In the above embodiment, the interface circuit 1
03 has an independent configuration, but when the memory capacity is small, it is also preferable for the miniaturization that the interface circuit 103 be built in or combined with either the system decoder 102 or the video decoder 104 for miniaturization. .

(2) Also, the above-mentioned embodiment is based on MPEG2
In addition to application to storage media (MPEG1), the present invention can also be applied. In addition, still image decoding (JPE
G), and is also effective when applied to decoding of a high-definition binary image (JBIG).

(3) Further, if the transport error indicator is included in the transport packet stream of FIG. 3, there is an effect that it can be applied to other formats.

(4) In addition to the above-mentioned 0x000001B0 as a unique word for error notification, a plurality of such words may be prepared, and one of them may be selectively used to achieve the above-described effect. is there.

[0042]

As described above, according to the present invention, when a data error is detected from the input image coded data, the system decoder does not output the image coded data to the interface means but notifies an error. Error notification means for outputting a unique word for use to the memory circuit of the interface means, thereby performing a decoding operation in the case where a data error is included in the input image coded data with a very simple configuration and a good image quality. An image decoding circuit can be realized.

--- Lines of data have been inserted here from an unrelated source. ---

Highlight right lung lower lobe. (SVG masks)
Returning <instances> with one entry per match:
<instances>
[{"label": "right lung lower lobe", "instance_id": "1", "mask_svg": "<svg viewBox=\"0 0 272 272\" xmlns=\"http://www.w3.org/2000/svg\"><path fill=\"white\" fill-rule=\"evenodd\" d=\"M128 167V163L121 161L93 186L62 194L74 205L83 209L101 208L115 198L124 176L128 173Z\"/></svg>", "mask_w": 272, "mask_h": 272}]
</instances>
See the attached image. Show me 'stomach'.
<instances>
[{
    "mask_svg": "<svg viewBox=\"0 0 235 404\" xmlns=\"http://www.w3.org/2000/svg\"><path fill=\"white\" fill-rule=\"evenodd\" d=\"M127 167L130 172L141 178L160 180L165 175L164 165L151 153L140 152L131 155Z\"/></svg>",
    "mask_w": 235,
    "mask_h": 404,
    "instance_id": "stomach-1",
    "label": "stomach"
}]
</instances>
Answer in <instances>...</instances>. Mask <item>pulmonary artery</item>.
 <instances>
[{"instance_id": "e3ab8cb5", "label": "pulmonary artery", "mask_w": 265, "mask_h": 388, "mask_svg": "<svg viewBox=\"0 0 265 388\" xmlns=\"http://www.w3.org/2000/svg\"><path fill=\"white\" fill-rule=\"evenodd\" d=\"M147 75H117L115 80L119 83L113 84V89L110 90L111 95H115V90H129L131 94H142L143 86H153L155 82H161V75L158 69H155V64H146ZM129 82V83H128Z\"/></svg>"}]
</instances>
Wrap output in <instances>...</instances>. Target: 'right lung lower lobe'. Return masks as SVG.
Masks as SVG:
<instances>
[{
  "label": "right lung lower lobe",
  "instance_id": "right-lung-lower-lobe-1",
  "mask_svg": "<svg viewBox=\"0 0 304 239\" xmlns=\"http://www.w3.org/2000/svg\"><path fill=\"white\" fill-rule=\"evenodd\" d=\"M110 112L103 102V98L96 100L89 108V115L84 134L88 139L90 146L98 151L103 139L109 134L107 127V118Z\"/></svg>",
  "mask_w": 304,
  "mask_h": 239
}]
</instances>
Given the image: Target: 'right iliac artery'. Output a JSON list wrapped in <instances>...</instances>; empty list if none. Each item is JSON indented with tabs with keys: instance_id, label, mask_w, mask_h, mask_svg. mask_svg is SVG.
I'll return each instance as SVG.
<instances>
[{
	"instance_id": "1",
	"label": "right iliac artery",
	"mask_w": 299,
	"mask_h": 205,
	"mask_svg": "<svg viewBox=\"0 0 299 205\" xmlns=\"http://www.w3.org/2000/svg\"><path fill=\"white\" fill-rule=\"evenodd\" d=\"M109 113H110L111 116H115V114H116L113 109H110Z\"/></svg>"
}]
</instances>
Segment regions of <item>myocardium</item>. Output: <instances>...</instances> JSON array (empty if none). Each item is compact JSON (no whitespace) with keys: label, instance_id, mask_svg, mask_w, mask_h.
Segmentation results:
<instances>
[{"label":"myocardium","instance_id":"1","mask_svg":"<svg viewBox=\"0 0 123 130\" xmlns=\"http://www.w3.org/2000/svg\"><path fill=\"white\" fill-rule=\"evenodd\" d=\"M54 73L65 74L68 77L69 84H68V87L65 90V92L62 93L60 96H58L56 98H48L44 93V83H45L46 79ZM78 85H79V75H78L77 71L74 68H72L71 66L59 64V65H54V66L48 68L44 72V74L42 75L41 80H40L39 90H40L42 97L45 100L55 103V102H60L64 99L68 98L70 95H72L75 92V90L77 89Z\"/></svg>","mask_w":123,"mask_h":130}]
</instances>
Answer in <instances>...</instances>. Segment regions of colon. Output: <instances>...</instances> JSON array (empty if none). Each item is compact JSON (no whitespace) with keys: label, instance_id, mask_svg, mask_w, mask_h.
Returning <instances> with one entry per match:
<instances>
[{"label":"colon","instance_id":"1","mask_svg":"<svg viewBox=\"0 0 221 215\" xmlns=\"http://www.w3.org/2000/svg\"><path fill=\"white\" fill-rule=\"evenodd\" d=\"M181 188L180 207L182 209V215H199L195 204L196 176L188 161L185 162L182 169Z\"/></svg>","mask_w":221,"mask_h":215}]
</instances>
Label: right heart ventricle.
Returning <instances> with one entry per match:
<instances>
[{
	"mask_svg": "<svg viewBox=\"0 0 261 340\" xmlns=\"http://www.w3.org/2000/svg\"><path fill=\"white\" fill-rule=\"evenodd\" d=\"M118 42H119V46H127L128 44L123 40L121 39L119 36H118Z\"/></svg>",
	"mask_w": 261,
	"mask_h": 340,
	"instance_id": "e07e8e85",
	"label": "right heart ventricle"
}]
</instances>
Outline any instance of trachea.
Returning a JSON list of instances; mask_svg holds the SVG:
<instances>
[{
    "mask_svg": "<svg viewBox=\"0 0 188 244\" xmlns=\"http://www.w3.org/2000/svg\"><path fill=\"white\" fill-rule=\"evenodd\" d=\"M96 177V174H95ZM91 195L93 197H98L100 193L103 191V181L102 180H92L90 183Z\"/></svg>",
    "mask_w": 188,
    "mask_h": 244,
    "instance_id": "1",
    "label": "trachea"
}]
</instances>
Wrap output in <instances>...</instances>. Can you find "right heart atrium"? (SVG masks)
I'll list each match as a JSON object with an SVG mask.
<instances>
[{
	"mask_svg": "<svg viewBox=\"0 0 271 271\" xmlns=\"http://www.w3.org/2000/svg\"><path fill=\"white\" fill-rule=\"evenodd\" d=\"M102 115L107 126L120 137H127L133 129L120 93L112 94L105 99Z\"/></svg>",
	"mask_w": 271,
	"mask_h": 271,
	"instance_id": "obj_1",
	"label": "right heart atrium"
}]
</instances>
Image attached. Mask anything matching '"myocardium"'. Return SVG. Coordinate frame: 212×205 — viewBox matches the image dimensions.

Therefore, the present invention is very effective when applied as an image decoding circuit for transmitting image encoded data at a low bit rate.

[Brief description of the drawings]

FIG. 1 is a functional configuration diagram of a moving image decoding circuit according to an embodiment.

FIG. 2 is a functional configuration diagram of a conventional moving picture decoding circuit.

FIG. 3 is a format diagram of packet data according to the embodiment;

FIG. 4 is an operation flowchart of the system decoder of the embodiment.

FIG. 5 is an operation flowchart of the video decoder of the embodiment.

FIG. 6 is an explanatory diagram of a use form of the moving picture decoding circuit of the embodiment.

[Explanation of symbols]

101: input terminal, 102: system decoder, 103
... Interface circuit, 104 ... Video decoder, 10
5 output terminal, 106 memory circuit, 107 write address counter, 108 read address counter.

Claims (3)

(57) [Claims] 1. A system decoder for analyzing input image encoded data, an interface means including a memory circuit for temporarily storing the analyzed image encoded data, and decoding from the image encoded data held in the memory circuit. An image decoding circuit comprising: a video decoder, wherein when the system decoder detects a data error from the input image encoded data, the system decoder does not output the image encoded data to the interface means, but outputs an error notification unique word to the interface means. An image decoding circuit comprising: an error notifying unit that outputs an error to a memory circuit of the unit. 2. The video decoder according to claim 1, further comprising an error notification detecting means for stopping a decoding operation until a next start code is detected when the data supplied from the interface means is an error notification unique word. The image decoding circuit according to claim 1, wherein: 3. The image decoding circuit according to claim 2, wherein said video decoder includes output means for outputting decoded image data of a previous frame in a section where decoding is stopped.